Images with localized body landmarks

┄┄┄┄┄┄┄┄┄┄┄┄┄┄┄┄┄┄┄┄

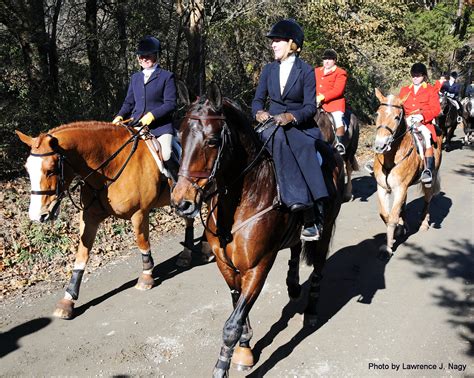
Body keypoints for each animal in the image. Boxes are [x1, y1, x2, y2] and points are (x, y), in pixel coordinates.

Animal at [16, 123, 207, 318]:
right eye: (28, 169)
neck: (109, 167)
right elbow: (81, 255)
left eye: (51, 170)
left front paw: (146, 276)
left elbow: (142, 242)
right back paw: (186, 254)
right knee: (189, 220)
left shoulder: (139, 213)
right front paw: (68, 300)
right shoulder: (89, 217)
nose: (37, 215)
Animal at [170, 83, 344, 378]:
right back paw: (293, 285)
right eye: (180, 138)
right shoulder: (226, 264)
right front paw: (245, 347)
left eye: (212, 141)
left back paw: (310, 311)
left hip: (327, 227)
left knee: (318, 268)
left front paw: (223, 366)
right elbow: (237, 306)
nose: (182, 202)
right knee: (296, 247)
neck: (242, 198)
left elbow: (232, 322)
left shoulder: (258, 265)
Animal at [372, 88, 442, 254]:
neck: (391, 157)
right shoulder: (382, 188)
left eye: (397, 117)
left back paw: (424, 223)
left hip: (430, 178)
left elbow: (392, 217)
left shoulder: (400, 188)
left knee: (428, 199)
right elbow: (386, 215)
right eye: (377, 114)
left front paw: (388, 248)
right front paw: (399, 229)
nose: (379, 146)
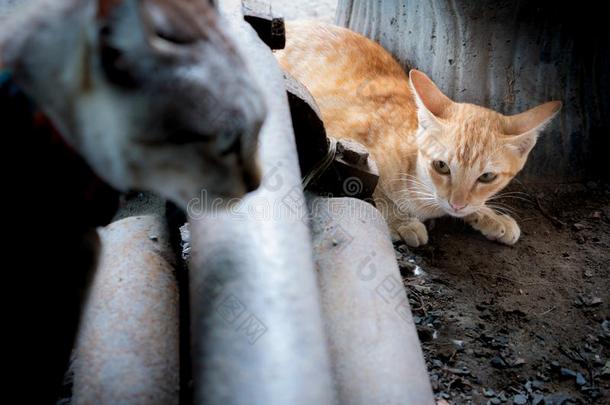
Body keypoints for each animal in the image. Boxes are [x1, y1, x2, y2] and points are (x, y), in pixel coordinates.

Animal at [276, 21, 560, 246]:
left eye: (487, 176)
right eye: (441, 166)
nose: (457, 204)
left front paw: (489, 215)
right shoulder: (334, 140)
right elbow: (368, 186)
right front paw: (399, 220)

┄┄┄┄┄┄┄┄┄┄┄┄┄┄┄┄┄┄┄┄

## PROBLEM TO WORK ON
Your task is to repeat the opening line of the entries above and each line after it, ending with the line that has "left knee: (318, 268)". Do not include the pictures.

## RESPONSE
Body keypoints for each animal in the image. Boxes are [x1, y1, x2, y2] and points are (x, y), in pixel coordinates.

Animal at [16, 123, 207, 318]:
right eye: (28, 169)
neck: (109, 167)
right elbow: (81, 255)
left eye: (51, 170)
left front paw: (146, 276)
left elbow: (142, 242)
right back paw: (186, 254)
right knee: (189, 220)
left shoulder: (139, 213)
right front paw: (68, 300)
right shoulder: (89, 217)
nose: (37, 215)
Animal at [170, 83, 344, 378]:
right back paw: (293, 285)
right eye: (180, 138)
right shoulder: (226, 264)
right front paw: (245, 347)
left eye: (212, 141)
left back paw: (310, 311)
left hip: (327, 227)
left knee: (318, 268)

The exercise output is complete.